RangeError: invalid codepoint 0xDBC0 in UTF-8
        from /usr/lib/ruby/2.3.0/cgi/util.rb:79:in `chr'
        from /usr/lib/ruby/2.3.0/cgi/util.rb:79:in `block in unescapeHTML'
        from /usr/lib/ruby/2.3.0/cgi/util.rb:66:in `gsub'
        from /usr/lib/ruby/2.3.0/cgi/util.rb:66:in `unescapeHTML'

Character references are used to specify any UTF-8 character in HTML by codepoint.

If an invalid codepoint is given anywhere in a string, CGI.unescape_html will raise a RangeError.

The method added here will examine a string for character references, and when found, replace them with the decoded UTF-8 character. If the given codepoint is invalid, it will replace the character reference with the empty string. In Rets, this problem can arise when a parsed document contains a character reference to an invalid codepoint that is HTML-encoded two times. Nokogiri will decode it the first time, passing through the now singly-encoded invalid character reference to CGI.unescape_html.

phiggins commented 8 years ago

Did we ever come up with a test for this one?

I'd prefer to stick with the stdlib rather than introduce a dependency.

norman commented 8 years ago

Did we ever come up with a test for this one?

No, I've been working on other things. I will make time for this soon.
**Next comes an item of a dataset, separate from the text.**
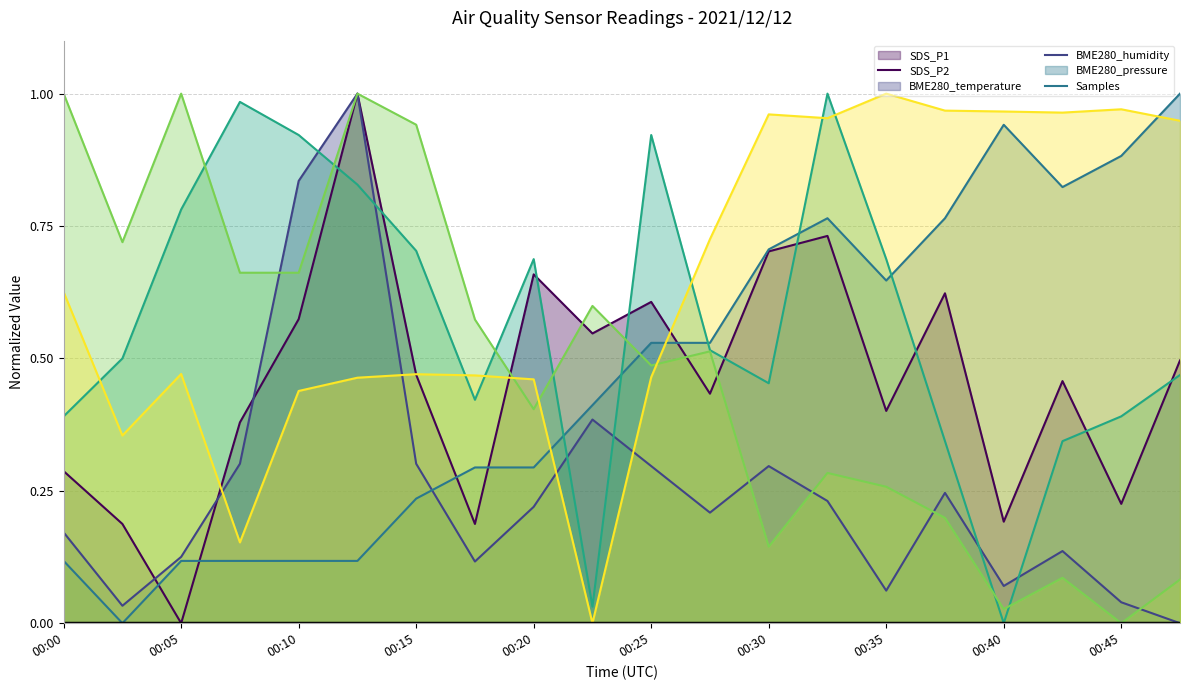

Which series ends up on top after the final intersection of BME280_pressure and BME280_humidity?

BME280_humidity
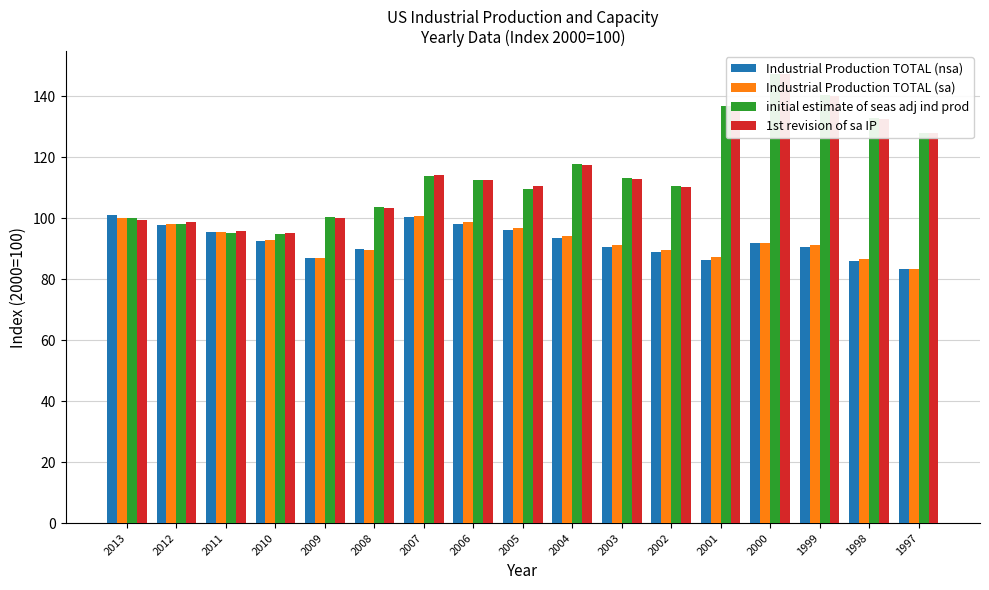

What is the difference between the second highest and second lowest values in the 1st revision of sa IP series?

44.2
norman commented 8 years ago

@phiggins I worked on this some more and found the root of the problem. I've since force-pushed and rewrote the description. Can you give it another look over? Thanks!

phiggins commented 8 years ago

It looks fine codewise, but I couldn't verify if this actually fixes the issues we're having with CINCYMLS.

phiggins commented 8 years ago

This might be a total red herring, but I noticed that we mess with the encoding here: https://github.com/estately/rets/blob/master/lib/rets/client.rb#L337-340

Is it possible we're doing something wrong before we even get to the parser?

norman commented 8 years ago

I couldn't verify if this actually fixes the issues we're having with CINCYMLS.

I was able to verify it locally previously when I resolved the problem using Escape Utils. It's entirely possible that the MLS in question is no longer sending the record with the bad codepoint.

In order for this to be an issue, the document must not only contain an invalid UTF-8 codepoint encoded as a character reference, but have it HTML-encoded it twice: Once to make it past Nokogiri, which HTML-decodes the documents and discards invalid codepoints, and twice to reach CGI.html_decode and the other code this patch adds. I don't think this will happen very often, so I'm not at all surprised you can't see it locally any more.

norman commented 8 years ago

This might be a total red herring, but I noticed that we mess with the encoding here:

res.body.encode!("UTF-8", res.body.encoding, :invalid => :replace, :undef => :replace)

Is it possible we're doing something wrong before we even get to the parser?

No, I don't think this would cause problems downstream in this library because it will do one of two things: return a valid UTF-8 string, or raise an error. If it were mangling the string in such a way that it appeared to succeed but produced invalid UTF-8, that would be a truly spectacular bug in Ruby. That's not impossible, but very unlikely.

In any event, that would not be relevant to the bug at hand because the non-ASCII characters in the response body that caused the error were encoded as HTML character references, making the document pure ASCII. The call to encode! on that string would not touch the string's bytes because ASCII is already a proper subset of UTF-8.

hfaulds commented 8 years ago

Looks good to me :)

tdtran commented 8 years ago

Theoretically speaking the input text is indeed invalid and the code has every right to reject it. Practically speaking since it's a server error and the client has near zero chance to get it fixed the gem should at least offer an option to skip the error and continue. So I agree this is good to merge. But we should log the fact that the original input has been modified, perhaps by printing a message to stderr and quote the input fragment.